The Olympic Park is set to reopen in phases to the public from July 27 2013 - exactly a year after the opening of the London 2012 Olympics.
By then the newly-named Queen Elizabeth Olympic Park will have to start making its ambitions of becoming a new visitor destination and community park unlike any other in the UK a reality.
Transformation of the 560-acre Olympic site in Stratford, east London, is set to take 18 months from October 2012, the London Legacy Development Corporation (LLDC) said.
The North Park, a nature-themed community sector and playground also including the 7,500 multi-use sport, entertainment and community arena, will be the first area to reopen in July 2013.
The east London boroughs of Hackney, Tower Hamlets and Waltham Forest will all have entrances to the North Park and visitors could also walk there through Eton Manor.
The rest of the North Park, including the Lee Valley VeloPark and more visitor access points, is set to open at the end of 2013.
The South Plaza, sitting between the Olympic Stadium, Aquatics Centre and the ArcelorMittal Orbit, is set to open in Easter 2014.
At this point visitors will have access to the whole of the Park.
New entrances will open via Westfield shopping centre and Stratford High Street in Newham.
Planners see this area as tree-lined promenades which connect spaces that can be used in a variety of ways including for cultural programmes, pop up street food stalls and community events.
Structures used during the Games, such as temporary venues, bridges, walkways and roads, will be stripped out during the transformation.
The closure is also when the Park will be connected to the surrounding area with new roads, cycle and foot paths.
Permanent venues, bridges and parklands will also be completed ready for residents' and visitors' everyday use during this time.
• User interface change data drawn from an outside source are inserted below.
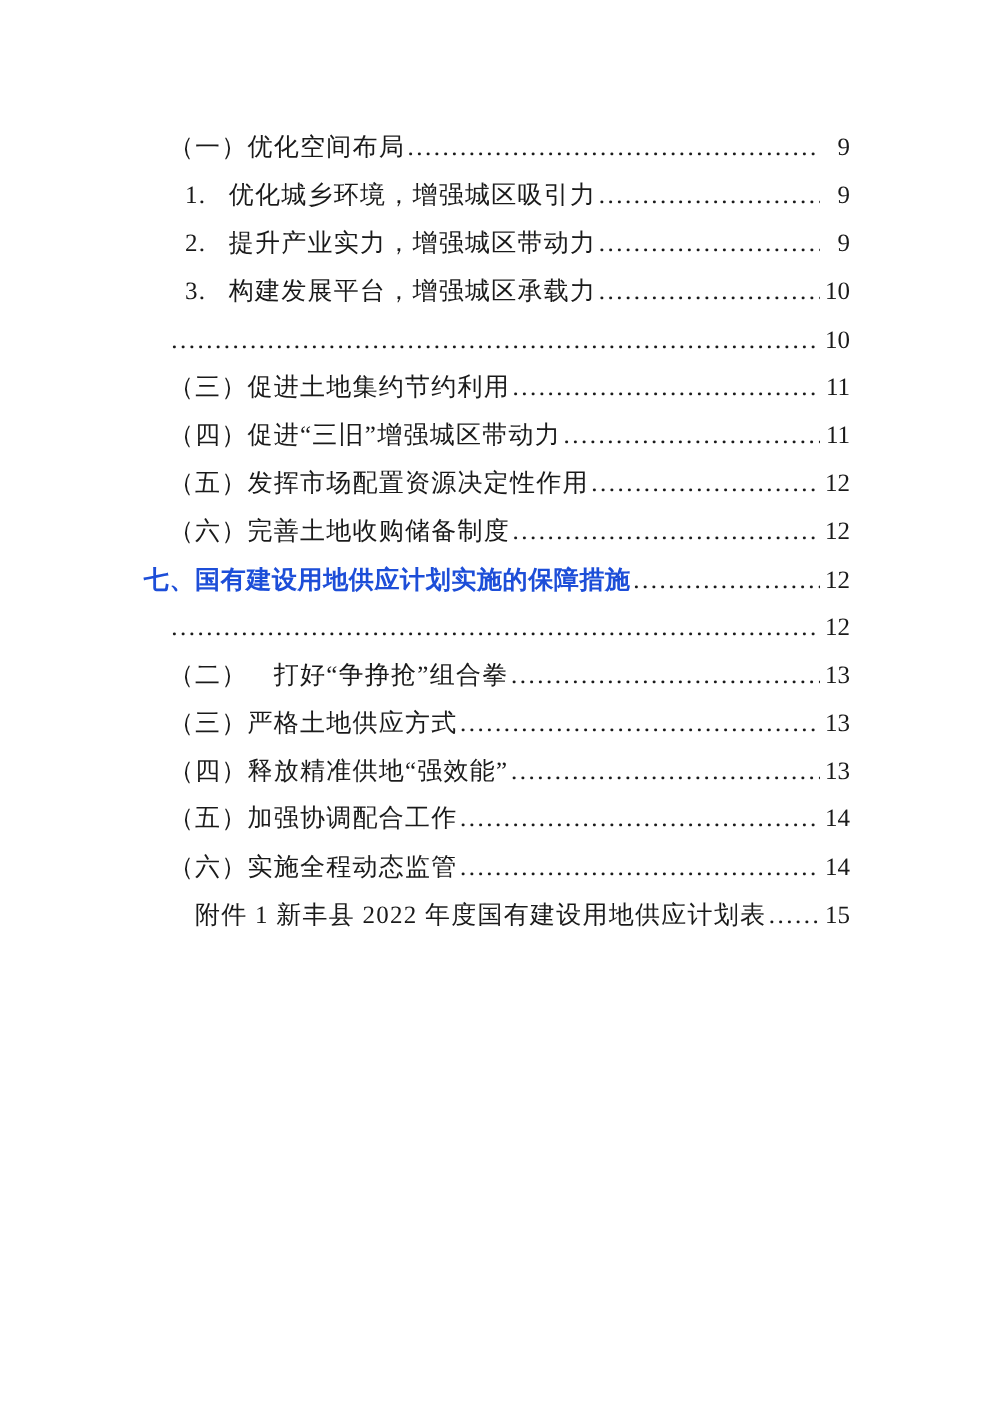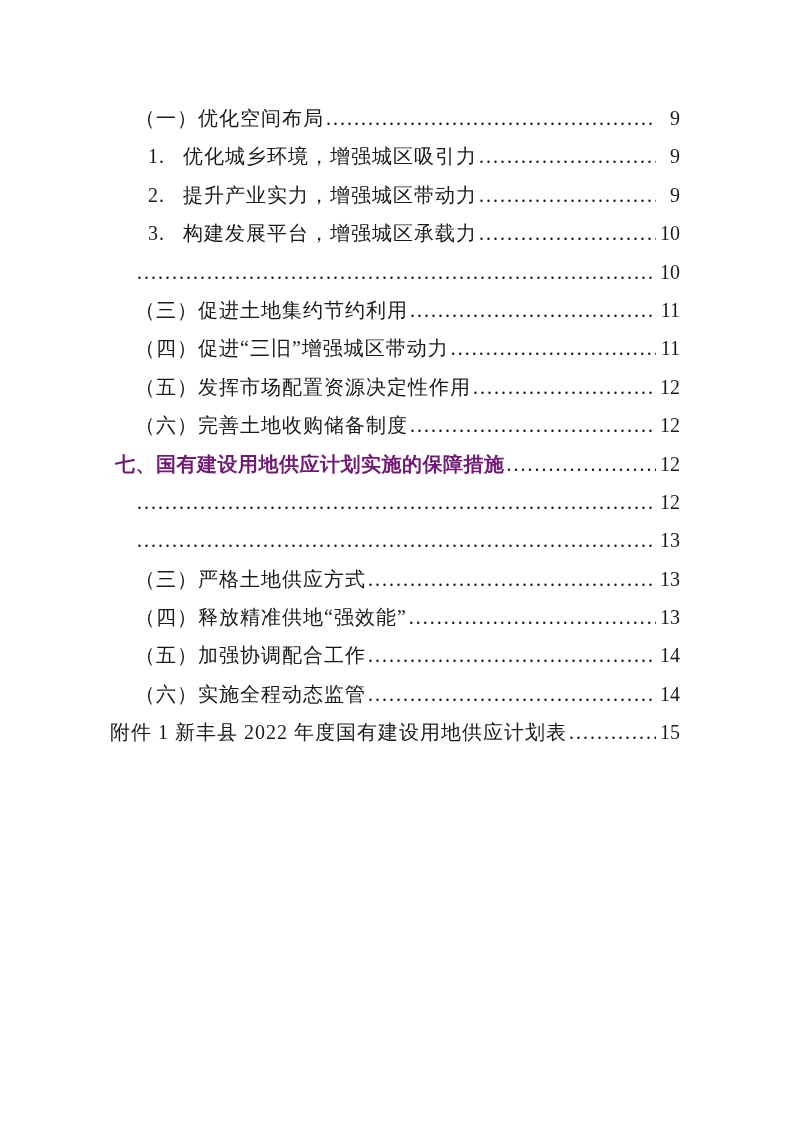--- a/index.html
+++ b/index.html
@@ -49,7 +49,7 @@
     font-family: Liberation Sans, sans-serif;
     font-weight: 700;
     letter-spacing: 0.5px;
-    color: #701a75;
+    color: #1d4ed8;
   }
   
   .toc-dots {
LLDC chief executive Andrew Altman said: "London's Olympic Legacy was rooted in the creation of the Queen Elizabeth Olympic Park - a place that will become one of the most thriving parts of London. The creation of thousands of new homes and jobs will bring huge benefits to the area.
"The transformation will take the Park from an Olympic site, to a new piece of London that's owned and shaped by the community in and around it.
"Above all, the Park will create a place of practical benefit for the surrounding community - a place to take your children swimming at weekends, go to school, walk your dog or go to a festival in the summer."